Although there are many different kinds of prostate cancer the vast majority (around 95%) are of the type known as adenocarcinoma. As this is the most wide spread from it has become synonymous with the term prostrate cancer.
The most common site of origin of prostate cancer is in the peripheral zone (the main glandular zone of the prostate). The term adenocarcinoma can be split up to derive its meaning. Adeno means ‘pertaining to a gland’, whilst Carcinoma relates to a cancer that develops in epithelial cells. The term epithelial simply relates to cells that surround body organs or glands. aldara and basal cell carcinoma
Small cell carcinoma
This kind of cancer is made up of small round cells, and typically forms at nerve cells.
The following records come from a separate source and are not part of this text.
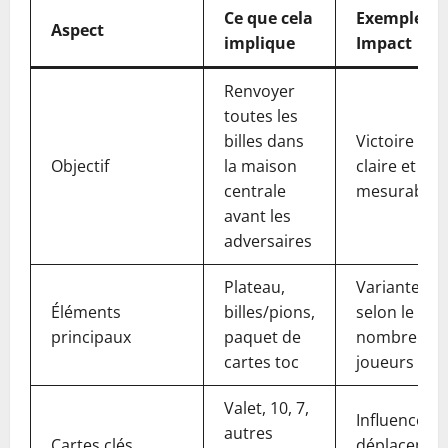
Ce que cela
Exemple ou
Aspect
implique
Impact
Renvoyer
toutes les
billes dans
Victoire
Objectif
la maison
claire et
centrale
mesurable
avant les
adversaires
Plateau,
Variantes
Éléments
billes/pions,
selon le
principaux
paquet de
nombre de
cartes toc
joueurs
Valet, 10, 7,
Influencent
autres
Cartes clés
déplacemen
Small cell carcinoma is very aggressive in nature and as it does not lead to an increase in prostate specific antigens it can be somewhat harder to detect than adenocarcinoma; this usually means that it has reached an advanced form upon detection.
Squamous cell carcinoma
This is a non glandular cancer, like small cell carcinoma there is no increase in prostate specific antigens when this is present. Squamous cell carcinoma is very aggressive in nature.
There are other, more rare, forms of prostate cancer these include sarcomas and transitional cell carcinoma; the latter rarely develops in the prostate but derives from primary tumours present in the bladder or urethra.